Top 15 Hip Hop And Rap Albums Mid 2016
Why even bother making a list? It’s usually albums you’ve never heard of, albums you don’t care about, or albums you either have heard or are intrigued enough by the writeup, album art, media buzz to give a chance. Still, if you’re behind on your new hip hop and/or rap music listening for the year so far, you’re welcome. Here’s our top 15 in no particular order:
Drake – Views
The vocals and production are a tour through Toronto. Unlike his mixtapes which can feel like an explosion of spontaneity, this is his map of adversaries and the bottom where he started. It’s Carribean warmth and Canadian cold. He shows vulnerability in his unabashed confidence.
Pusha T – King Push
This album dropped after our cutoff for the 365 days review. His flow is still ruthless, and his worldview is still as compelling as ever. Push tells his side of the story where you have to be violent to be at peace, making villains the heroes.

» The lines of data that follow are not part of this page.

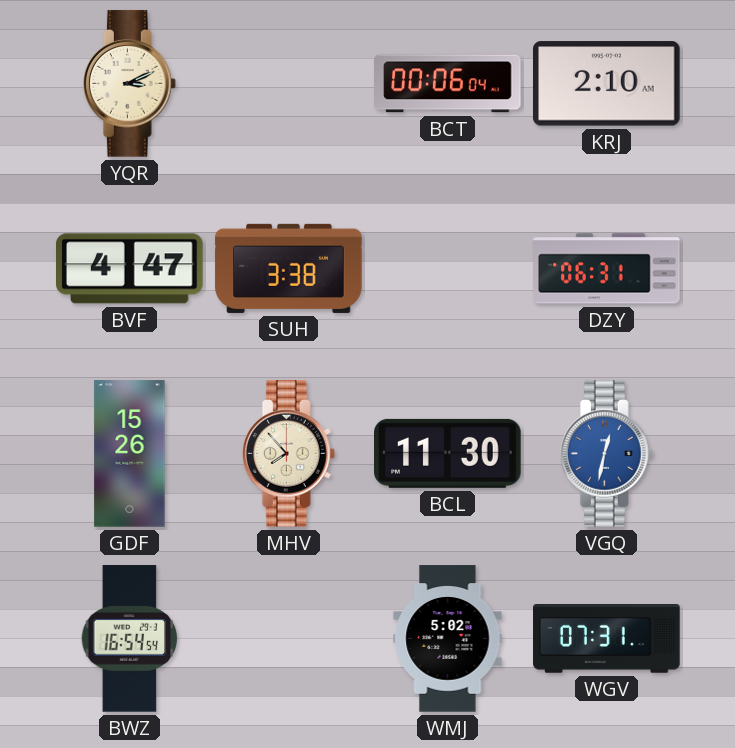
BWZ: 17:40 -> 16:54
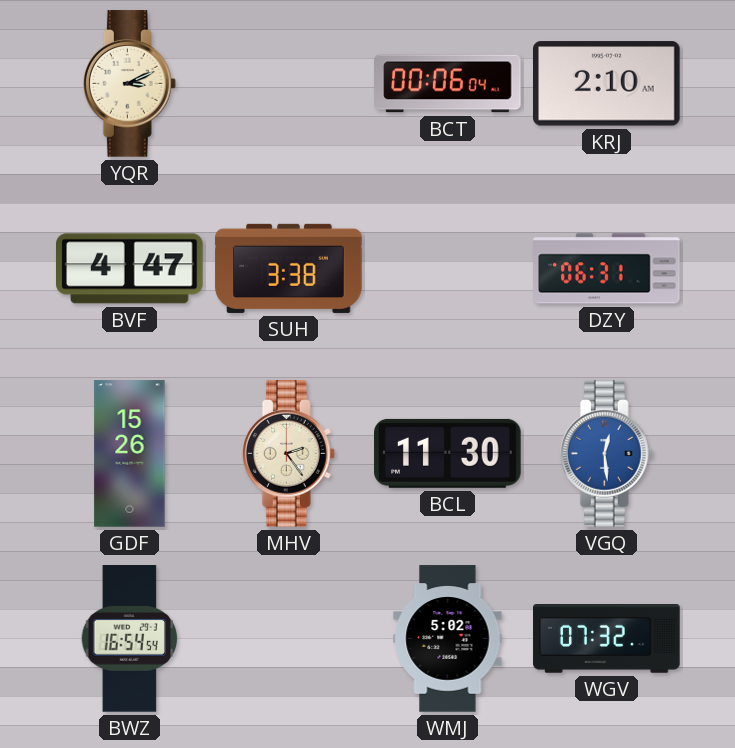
MHV: 7:53 -> 2:24
VGQ: 12:32 -> 12:29
WGV: 07:31 -> 07:32
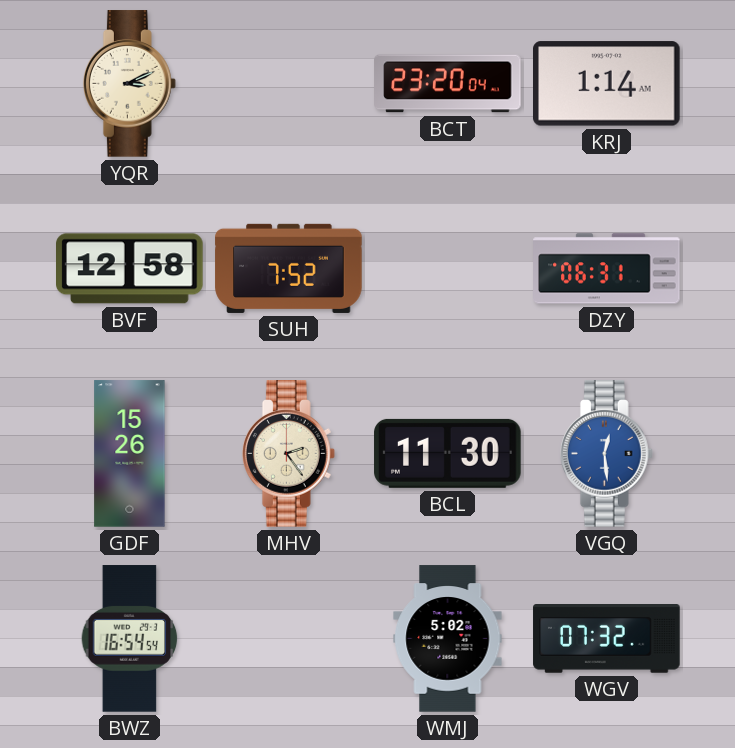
BCT: 00:06 -> 23:20
KRJ: 2:10 -> 1:14
BVF: 4:47 -> 12:58
SUH: 3:38 -> 7:52
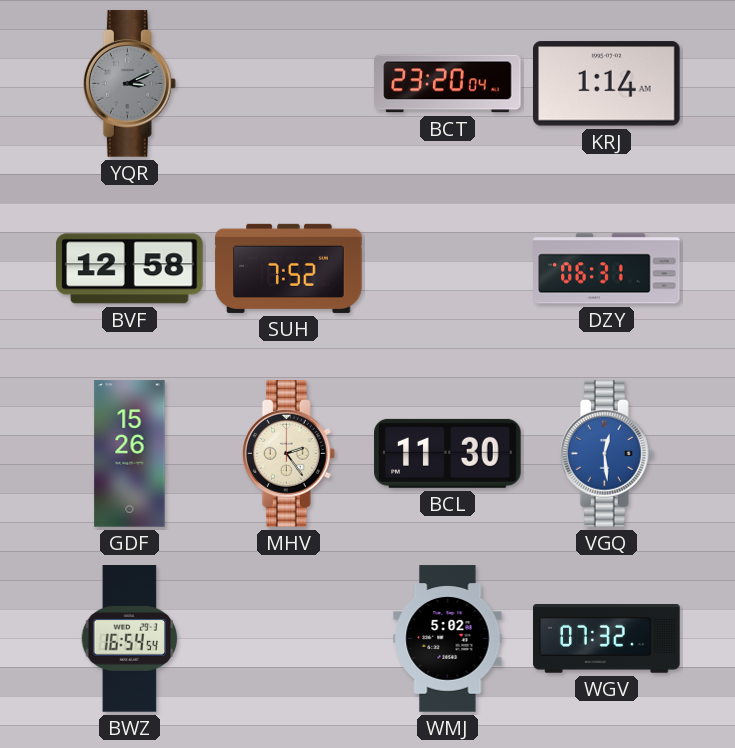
YQR dial: cream -> grey
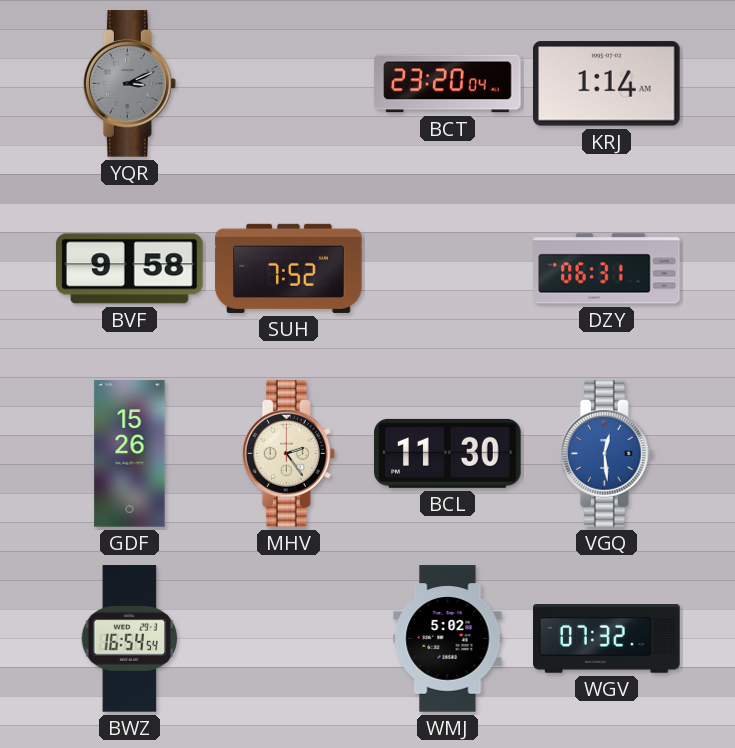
BVF: 12:58 -> 9:58
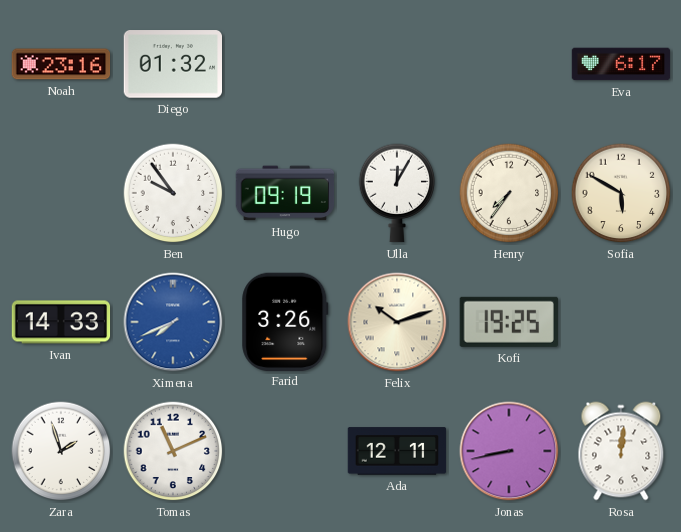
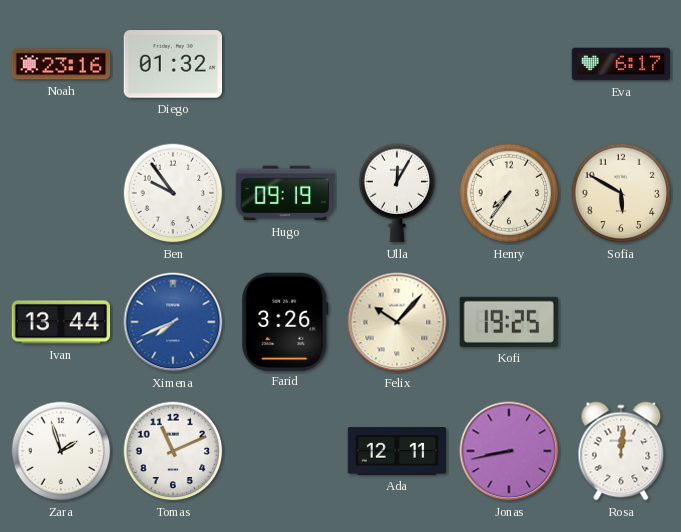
Ivan: 14:33 -> 13:44
Felix: 10:12 -> 10:07
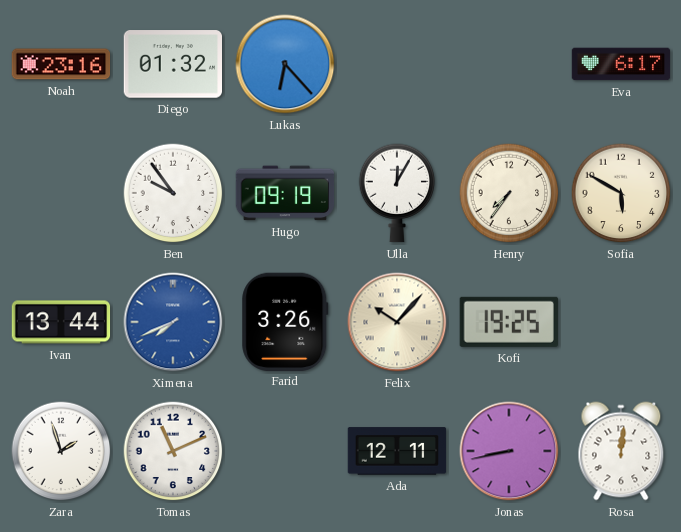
Lukas: none -> 6:23
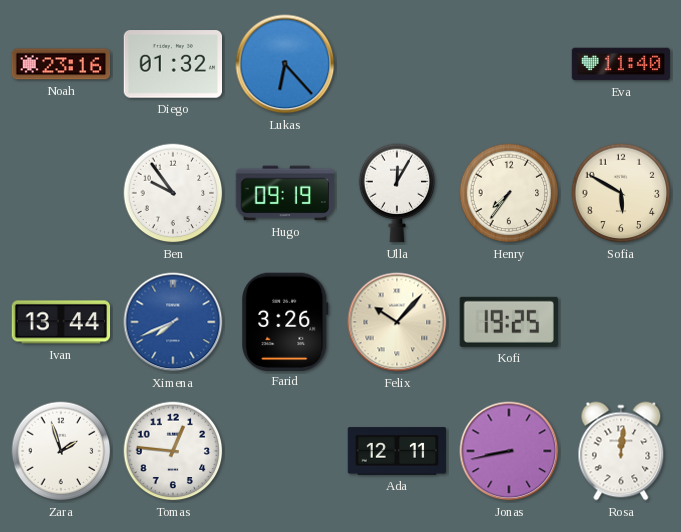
Eva: 6:17 -> 11:40
Tomas: 11:11 -> 12:46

Kendrick LaMar – Untitled Unmastered
Kendrick is definitely provocative and complex. Obviously the album’s title and release are unique, and it incorporates a bunch of sounds and is almost hypnotic as it gets to the core of hip-hop.
Future – Evol
Evol is strong, intense and forceful, leaving the syrupy sounds behind. It’s still bottles, booze and bitches, but with a punch.
LeCrae – Church Clothes 3
LeCrae is more a household name now than an anomaly as a Christian rapper. He shows the ability on this project to go bar for bar, answer critics and reflect on success. Church Clothes 3 shows an incredible depth of subject matter over imaginative, atmospheric production.
Hoodie Allen – Happy Camper
Happy Camper only climbed to number 28 on the Billboard 200, but it did top the magazine’s rap chart. This album is light, airy and in the “feel-good” genre of Chance The Rapper or even Mac Miller.
Yo Gotti – The Art Of Hustle
This album was actually inspired by Sun Tzu’s “The Art of War” which I thought was clever. Throughout it, we find Yo Gotti repping the pain of Memphis, war, success and struggle in the trap.
Macklemore and Ryan Lewis – This Unruly Mess I’ve Made
This album is definitely daring in it’s cast, production and lyrical stylings. It’s a soulfully produced, introspective view of self that is both provocative and moving.
Kevin Gates – Islah
Kevin Gates is doing it for Baton Rouge with street anthems full of emotion. Gates’ new offering will surprise you with the types of songs you’ll hear on this album.
Young Thug – Slime Season 3
Slime Season 3 is the last of the series that launched his career. The eight tracks, all produced by London On Da Track, are full of enigmatic sounds delivered over percussion.
Twenty88 – Twenty88
This album defines sexy as the LA singer/songwriter teams up with the Detroit MC. Smooth vocals and verses over hypnotic beats and trap drums sets the bar for the modern Rap/R&B duet.
NF – Therapy Session
The Gospel-inspired rapper talks about fame in his second LP. The album is raw and honest in detailing the darker side of celebrity.
Royce Da 5’9″ – Layers
Layers is cool, confident and cinematic going back to the boom bap sound of the 90s. It’s classic Royce who is hardworking, impervious to trends, and well connected.
Straight Outta Compton: Music From The Motion Picture
A compilation album of NWA tracks along with Ice Cube, Dr. Dre and Eazy-E solos. There’s also some Jazz and Funk mixed in.
Hamilton: An American Musical
It’s 2 hours and 23 minutes long and 46 songs. It’s definitely alternative hip-hop, but it’s super educational as a bonus.